After a few minutes, the man comes back out into the wet April heat and tells Hayes to circle the block—a line of cars has pulled up behind her Civic, and since Nicole will be a few minutes, they need the space. Hayes circles on a grid of one-ways, San Jacinto to Wentworth to Caroline and back around. The clinic is always busy like this, even worse on weekends, so she’s used to the routine.

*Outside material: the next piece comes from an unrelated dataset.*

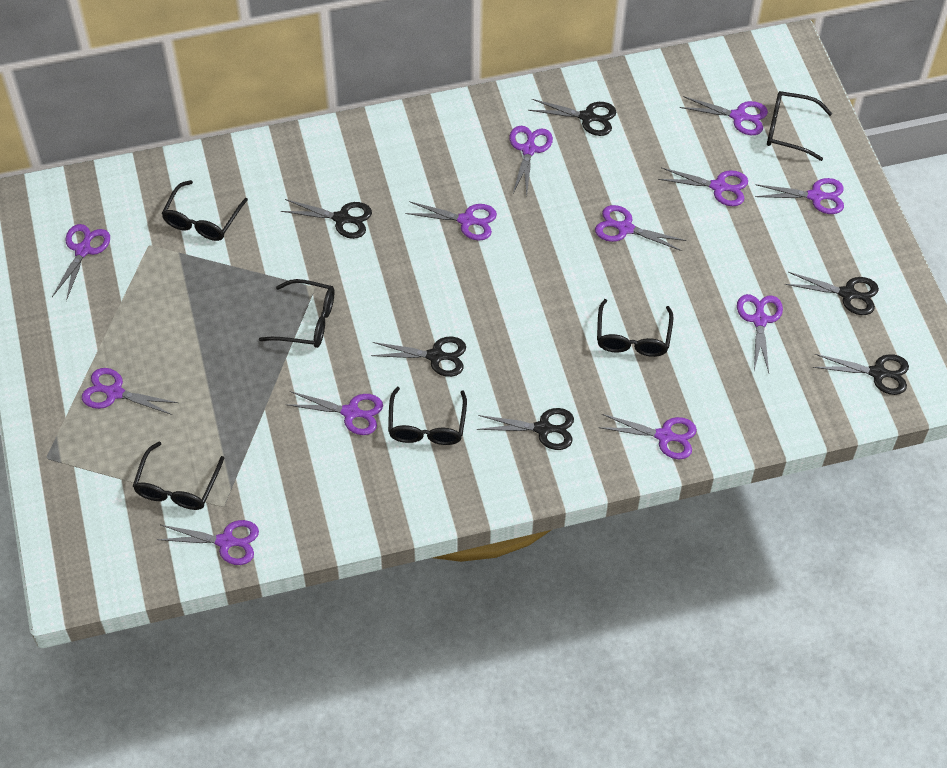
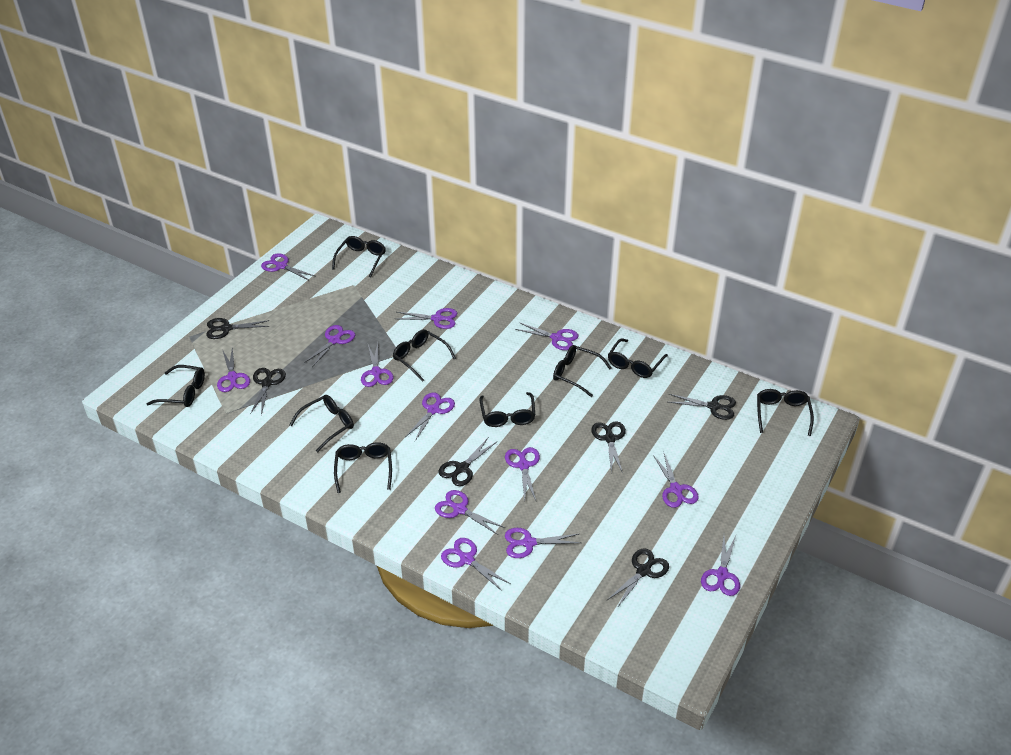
black glasses: 6 -> 9
purple scissors: 12 -> 13

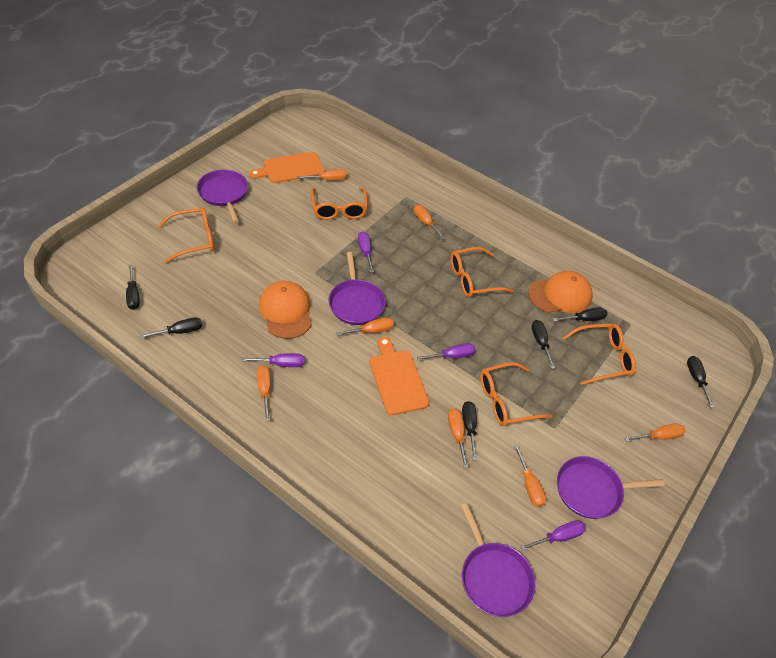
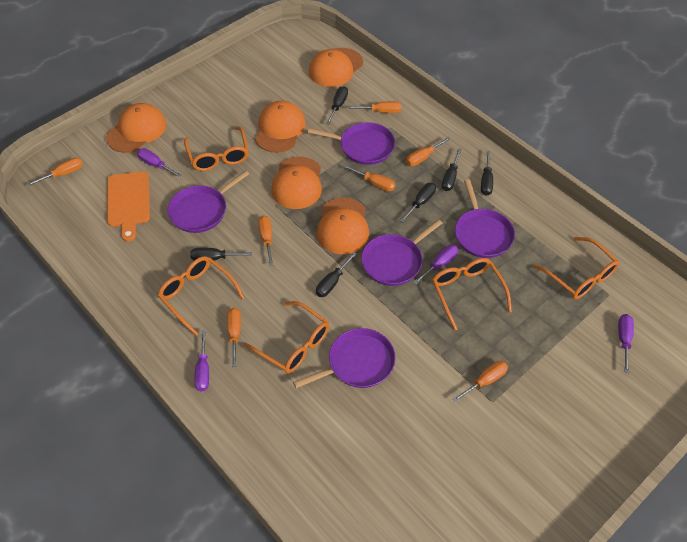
orange cap: 2 -> 5
orange cutting board: 2 -> 1
purple pan: 4 -> 5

“The rain has pushed away the protesters, but they’re usually here too, right at the gate,” she says, turning back into the parking lot and taking her place at the back of the line. Ahead of us, a young man, holding his jacket around a woman and steadying an umbrella in the air over her, gingerly helps her into his car.

Within ten or fifteen minutes, Hayes is back at the head of the line, and Nicole steps out, an escort protecting her from the rain with his own umbrella. They shuffle over to Hayes’s car, to safety.

After the door closes, Hayes asks her passenger, who’s just terminated her pregnancy, how she’s feeling. “Okay,” Nicole replies. It’s clear that she’s feeling a bit tender, but she’s surprisingly alert. At only five weeks along, she didn’t need much sedation for the procedure.

Nicole uses her manicured hands to push her thick, dark hair out of her face. The rain continues to come down as the car winds through the streets of downtown, finally pulling into the valet drop-off at the Hilton Americas, where Nicole’s staying while she’s in town from Dallas.

“Thank you so much for this,” she tells Hayes, locking eyes with her for a moment before stepping carefully out of the car.